The flashcards below were created by user
JeniLynn77
on FreezingBlue Flashcards.

325 grains of aspirin is equal to 5 mg of aspirin
 False
 325 mg of aspirin is equal to 5 grains

The units scruples and drams are used often in today's pharmacies.
False

Armour Thyroid 1 grain is equal to Armour Thyroid 65 mg
True

Grams is a measurement of weight in the apothecary system.
 False
 Grams is a measurement of weight in the metric system.

The metric system is the most common measurement system used in the pharmacy.
True

Liquids are measured in the metric units milligrams and grams.
 False
 Liquids are measured in the metric units milliliters and liters.

Most drug doses are given in grains.
 False
 Most drug doses are given in metric units grams, milligrams and micrograms.

The metric system of measurement is used in the processing of bulk medications.
 False
 The Avoirdupois system of measurement is used in processing bulk medications or prepackaged products.

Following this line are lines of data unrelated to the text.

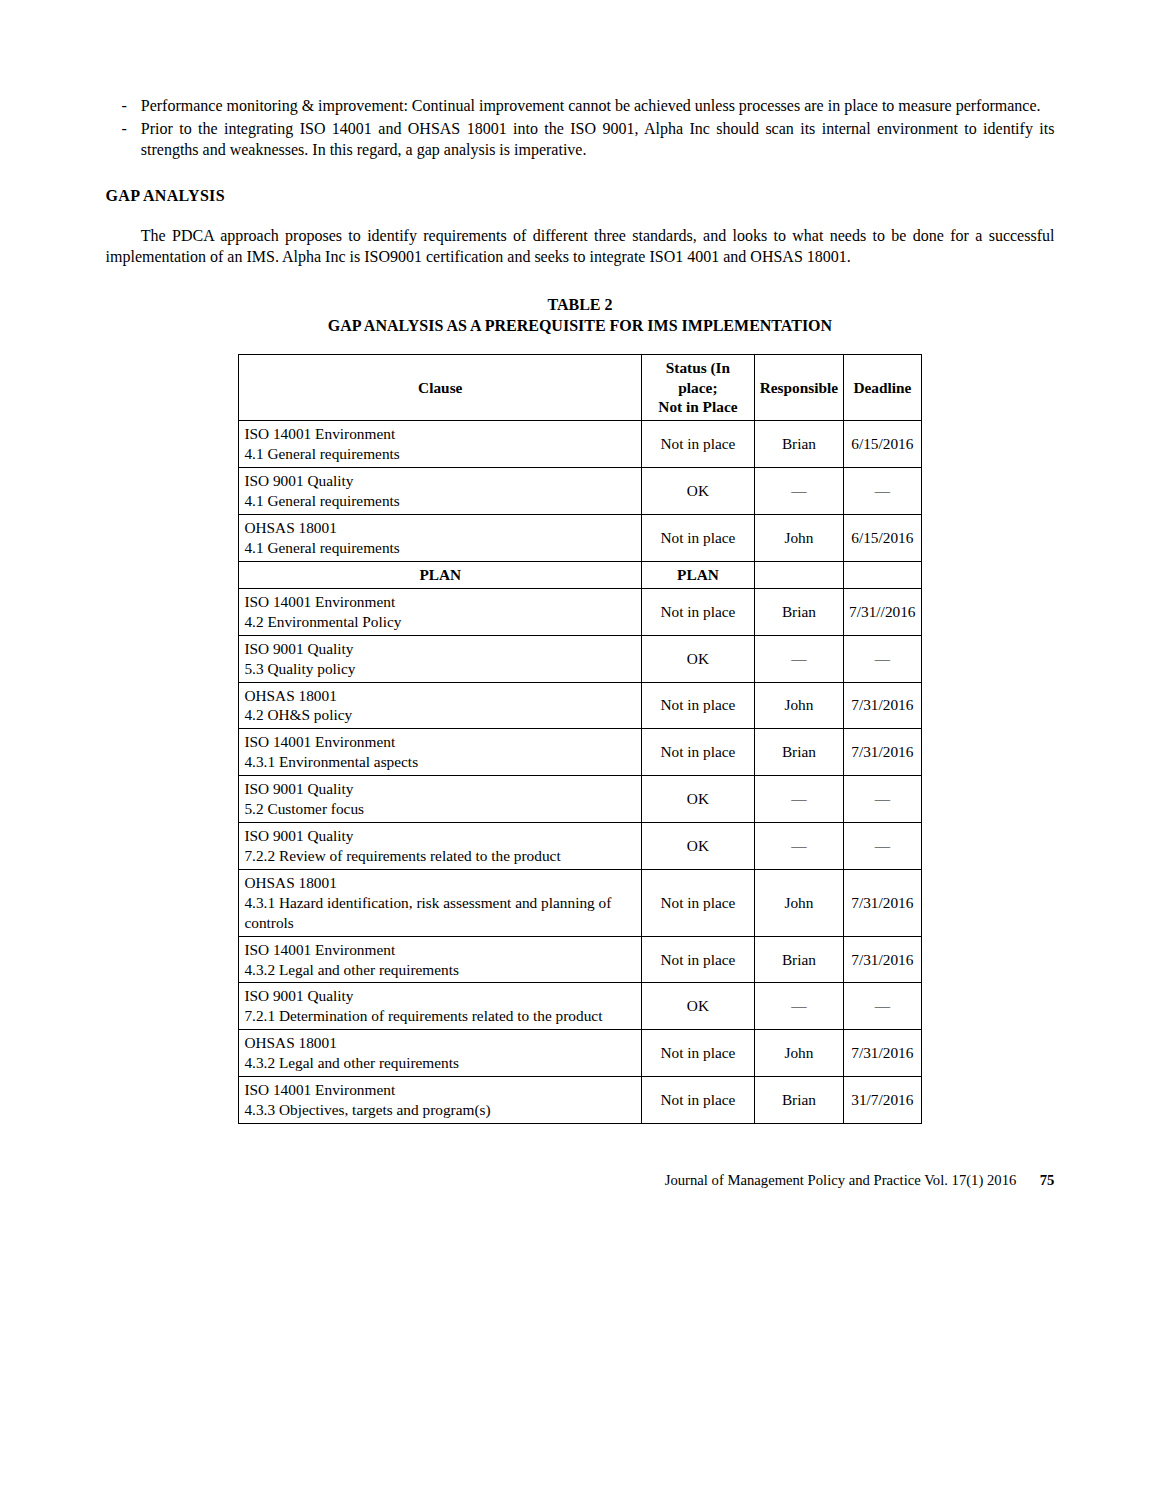Performance monitoring & improvement: Continual improvement cannot be achieved unless processes are in place to measure performance.
Prior to the integrating ISO 14001 and OHSAS 18001 into the ISO 9001, Alpha Inc should scan its internal environment to identify its strengths and weaknesses. In this regard, a gap analysis is imperative.
GAP ANALYSIS
The PDCA approach proposes to identify requirements of different three standards, and looks to what needs to be done for a successful implementation of an IMS. Alpha Inc is ISO9001 certification and seeks to integrate ISO1 4001 and OHSAS 18001.
TABLE 2
GAP ANALYSIS AS A PREREQUISITE FOR IMS IMPLEMENTATION
| Clause | Status (In place; Not in Place | Responsible | Deadline |
| --- | --- | --- | --- |
| ISO 14001 Environment 4.1 General requirements | Not in place | Brian | 6/15/2016 |
| ISO 9001 Quality 4.1 General requirements | OK | — | — |
| OHSAS 18001 4.1 General requirements | Not in place | John | 6/15/2016 |
| PLAN | PLAN | | |
| ISO 14001 Environment 4.2 Environmental Policy | Not in place | Brian | 7/31//2016 |
| ISO 9001 Quality 5.3 Quality policy | OK | — | — |
| OHSAS 18001 4.2 OH&S policy | Not in place | John | 7/31/2016 |
| ISO 14001 Environment 4.3.1 Environmental aspects | Not in place | Brian | 7/31/2016 |
| ISO 9001 Quality 5.2 Customer focus | OK | — | — |
| ISO 9001 Quality 7.2.2 Review of requirements related to the product | OK | — | — |
| OHSAS 18001 4.3.1 Hazard identification, risk assessment and planning of controls | Not in place | John | 7/31/2016 |
| ISO 14001 Environment 4.3.2 Legal and other requirements | Not in place | Brian | 7/31/2016 |
| ISO 9001 Quality 7.2.1 Determination of requirements related to the product | OK | — | — |
| OHSAS 18001 4.3.2 Legal and other requirements | Not in place | John | 7/31/2016 |
| ISO 14001 Environment 4.3.3 Objectives, targets and program(s) | Not in place | Brian | 31/7/2016 |
Journal of Management Policy and Practice Vol. 17(1) 201675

The misplacement of decimals can cause severe medication errors.
True

Always place the number before the dosage unit abbreviation (10 mg NOT mg 10).
True

The absence of leading zeros never causes med errors.
False

You should place a zero to the right of the decimal place when you have a whole number.
 False
 Trailing zeros are a common place for med errors.

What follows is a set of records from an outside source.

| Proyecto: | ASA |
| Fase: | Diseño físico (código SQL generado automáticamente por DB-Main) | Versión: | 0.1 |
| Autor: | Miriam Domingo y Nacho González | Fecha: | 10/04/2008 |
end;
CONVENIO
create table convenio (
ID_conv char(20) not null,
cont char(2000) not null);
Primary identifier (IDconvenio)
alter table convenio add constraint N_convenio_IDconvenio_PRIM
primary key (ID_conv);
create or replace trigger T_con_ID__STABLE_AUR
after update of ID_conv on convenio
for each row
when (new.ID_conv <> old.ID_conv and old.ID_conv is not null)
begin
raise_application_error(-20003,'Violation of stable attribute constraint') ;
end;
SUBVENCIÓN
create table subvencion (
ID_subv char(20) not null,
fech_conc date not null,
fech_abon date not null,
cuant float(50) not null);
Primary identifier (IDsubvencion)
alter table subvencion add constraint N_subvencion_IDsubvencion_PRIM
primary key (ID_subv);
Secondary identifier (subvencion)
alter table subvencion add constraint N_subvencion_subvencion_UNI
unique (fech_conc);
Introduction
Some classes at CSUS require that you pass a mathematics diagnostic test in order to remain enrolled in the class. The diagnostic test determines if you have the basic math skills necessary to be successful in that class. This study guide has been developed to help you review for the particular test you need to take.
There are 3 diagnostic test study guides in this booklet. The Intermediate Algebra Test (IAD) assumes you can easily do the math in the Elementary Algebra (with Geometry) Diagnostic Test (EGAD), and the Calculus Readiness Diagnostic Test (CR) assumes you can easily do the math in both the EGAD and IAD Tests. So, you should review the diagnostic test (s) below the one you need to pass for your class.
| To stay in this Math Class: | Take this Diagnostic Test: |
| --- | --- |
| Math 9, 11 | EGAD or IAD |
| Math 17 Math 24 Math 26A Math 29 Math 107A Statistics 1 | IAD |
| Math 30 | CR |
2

You should always use decimals to reflect fractions.
True

When dividing metric values by 100, move the decimal point two spaces to the right.
 False
 Move the decimal point two spaces to the left.

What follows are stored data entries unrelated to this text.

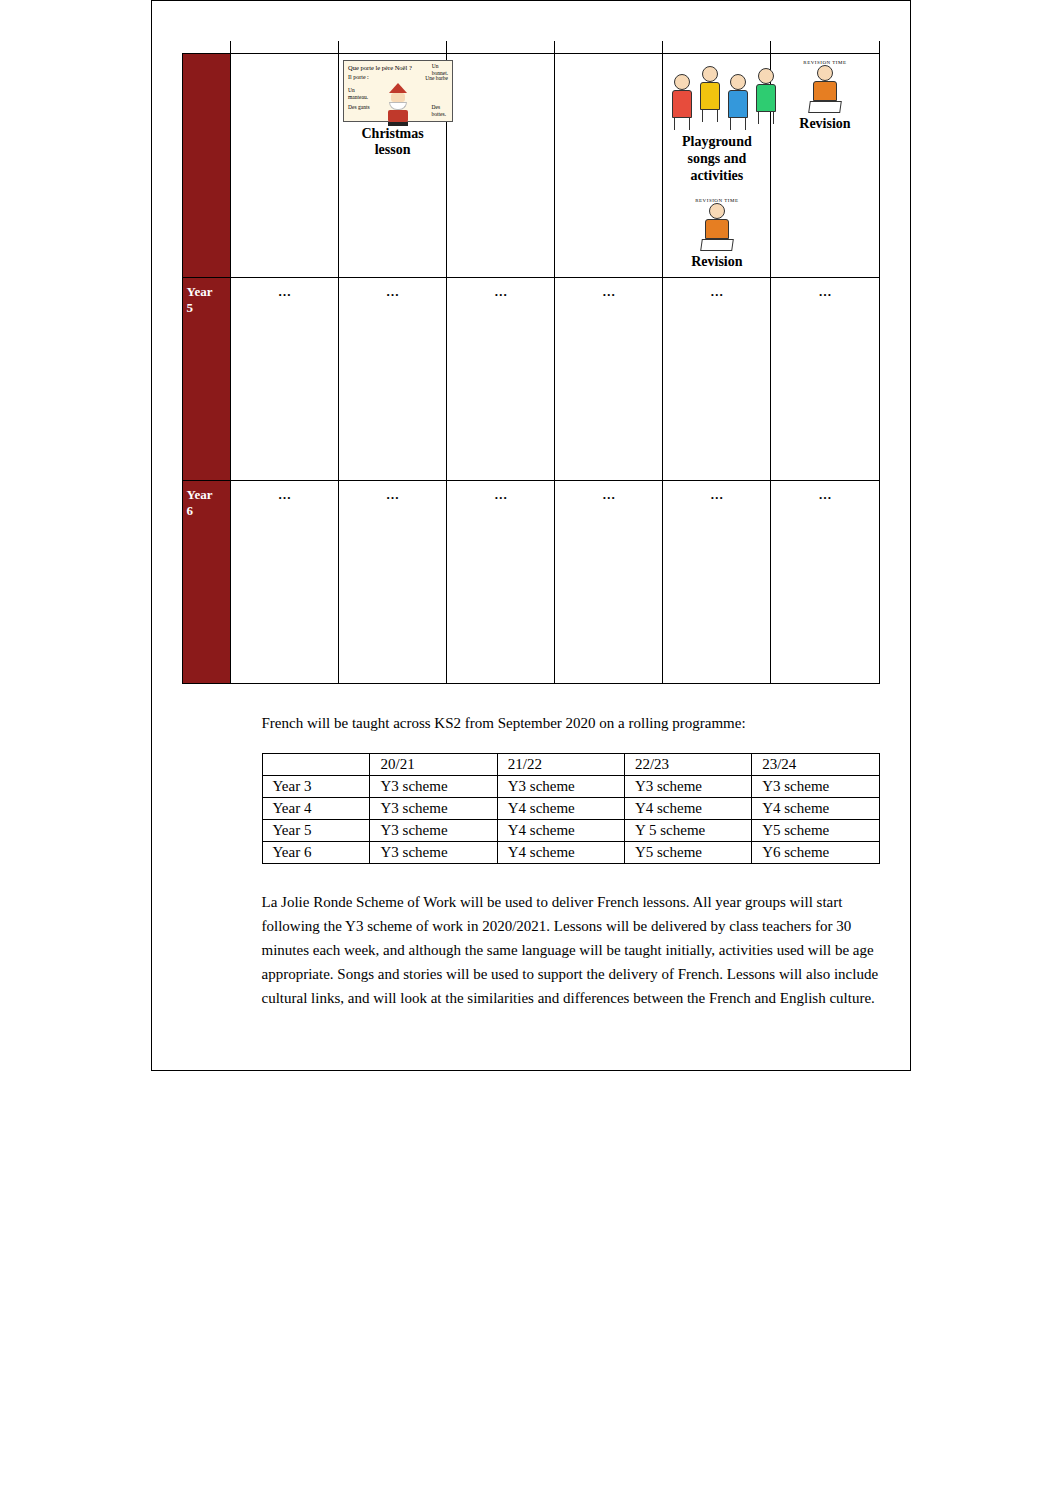| | | Que porte le père Noël ? Il porte : Un bonnet. Une barbe Un manteau. Des gants Des bottes. Christmas lesson | | | Playground songs and activities REVISION TIME Revision | REVISION TIME Revision |
| Year 5 | … | … | … | … | … | … |
| Year 6 | … | … | … | … | … | … |
French will be taught across KS2 from September 2020 on a rolling programme:
| | 20/21 | 21/22 | 22/23 | 23/24 |
| --- | --- | --- | --- | --- |
| Year 3 | Y3 scheme | Y3 scheme | Y3 scheme | Y3 scheme |
| Year 4 | Y3 scheme | Y4 scheme | Y4 scheme | Y4 scheme |
| Year 5 | Y3 scheme | Y4 scheme | Y 5 scheme | Y5 scheme |
| Year 6 | Y3 scheme | Y4 scheme | Y5 scheme | Y6 scheme |
La Jolie Ronde Scheme of Work will be used to deliver French lessons. All year groups will start following the Y3 scheme of work in 2020/2021. Lessons will be delivered by class teachers for 30 minutes each week, and although the same language will be taught initially, activities used will be age appropriate. Songs and stories will be used to support the delivery of French. Lessons will also include cultural links, and will look at the similarities and differences between the French and English culture.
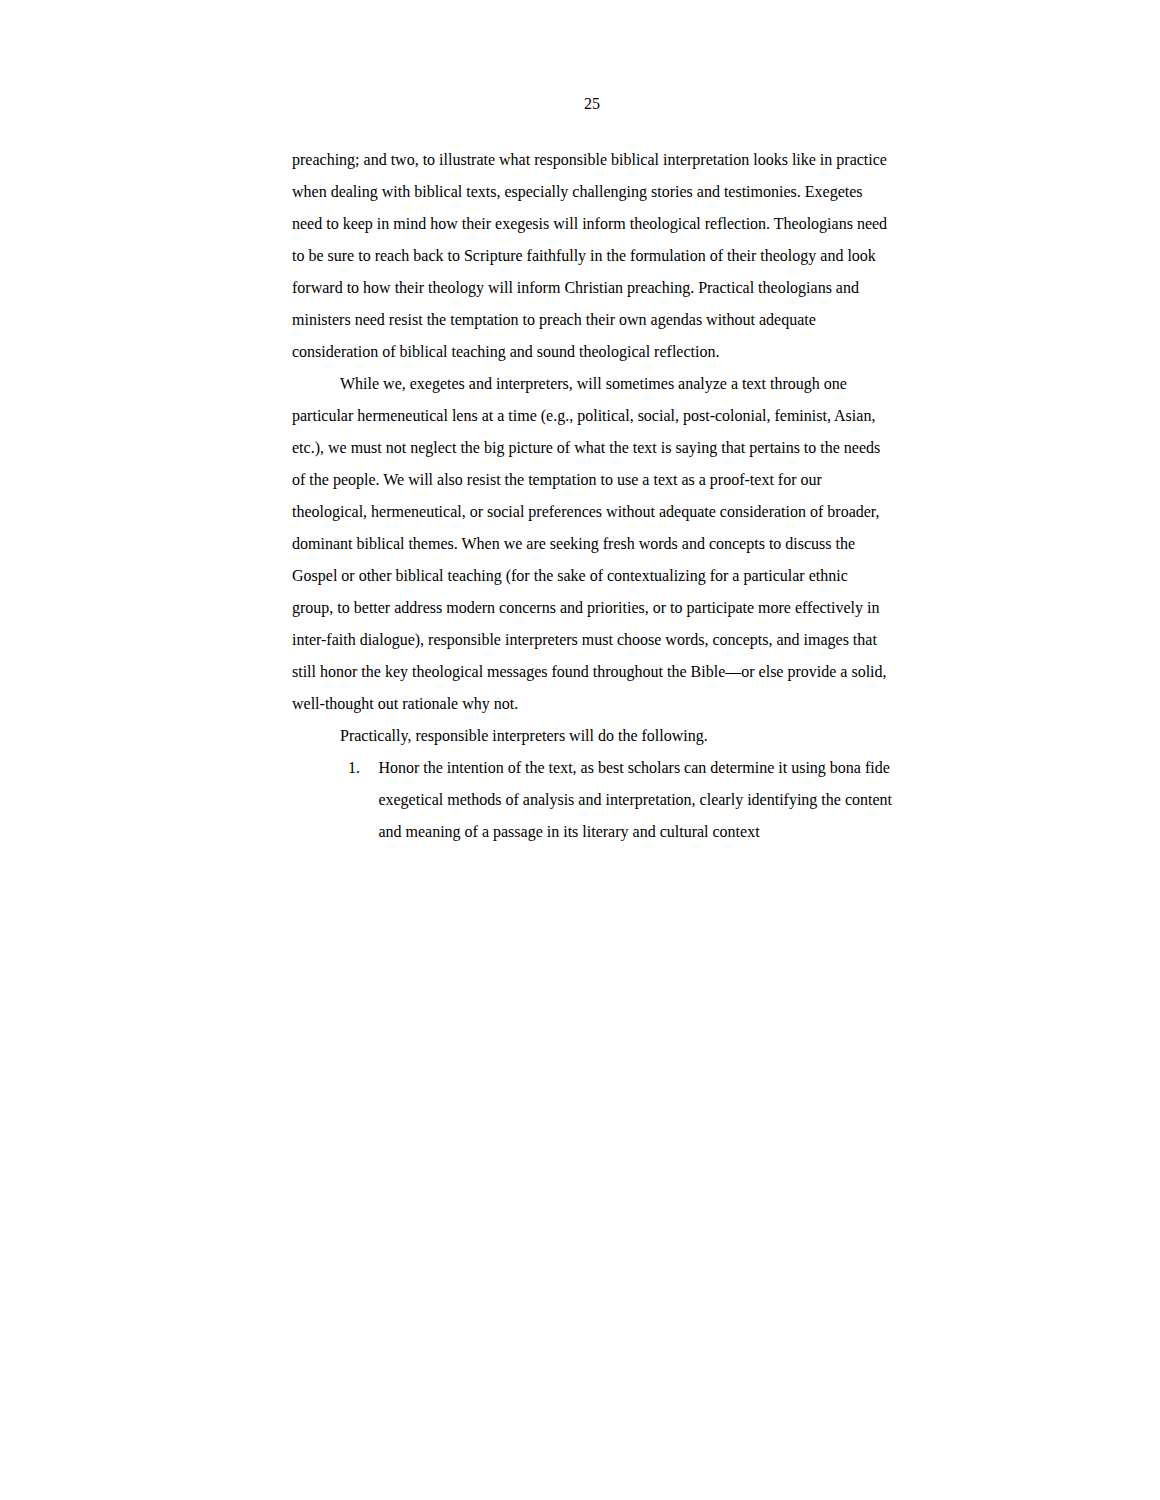25
preaching; and two, to illustrate what responsible biblical interpretation looks like in practice when dealing with biblical texts, especially challenging stories and testimonies. Exegetes need to keep in mind how their exegesis will inform theological reflection. Theologians need to be sure to reach back to Scripture faithfully in the formulation of their theology and look forward to how their theology will inform Christian preaching. Practical theologians and ministers need resist the temptation to preach their own agendas without adequate consideration of biblical teaching and sound theological reflection.
While we, exegetes and interpreters, will sometimes analyze a text through one particular hermeneutical lens at a time (e.g., political, social, post-colonial, feminist, Asian, etc.), we must not neglect the big picture of what the text is saying that pertains to the needs of the people. We will also resist the temptation to use a text as a proof-text for our theological, hermeneutical, or social preferences without adequate consideration of broader, dominant biblical themes. When we are seeking fresh words and concepts to discuss the Gospel or other biblical teaching (for the sake of contextualizing for a particular ethnic group, to better address modern concerns and priorities, or to participate more effectively in inter-faith dialogue), responsible interpreters must choose words, concepts, and images that still honor the key theological messages found throughout the Bible—or else provide a solid, well-thought out rationale why not.
Practically, responsible interpreters will do the following.
Honor the intention of the text, as best scholars can determine it using bona fide exegetical methods of analysis and interpretation, clearly identifying the content and meaning of a passage in its literary and cultural context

When multiplying metric values by 1000, move the decimal point two spaces to the right.
 False
 Move the decimal point three spaces to the right (count the number of zeros).

A household tablespoon is okay to use when measuring out a teaspoonful of liquid med for an adult.
False

Volumes don't vary much among kitchen spoons.
False

A calibrated dosing device should be used to measure out all liquid meds for kids.
True

Potassium is often measured in international units (IU).
 False
 Electrolytes like potassium, sodium and calcium are often measured in milliequivalents (1/1000 of the weight of the chemical substance).

A milliunit is equal to an international unit (IU).
 True
 International unit or milliunit is equal to one thousandth of a unit.

Vitamin D is often measured in milliequivalents (mEq).
 False
 Vitamin D and E are often measured in international units.

Heparin is often measured in milliunits.
 False
 Heparin is dosed in units per milliliter.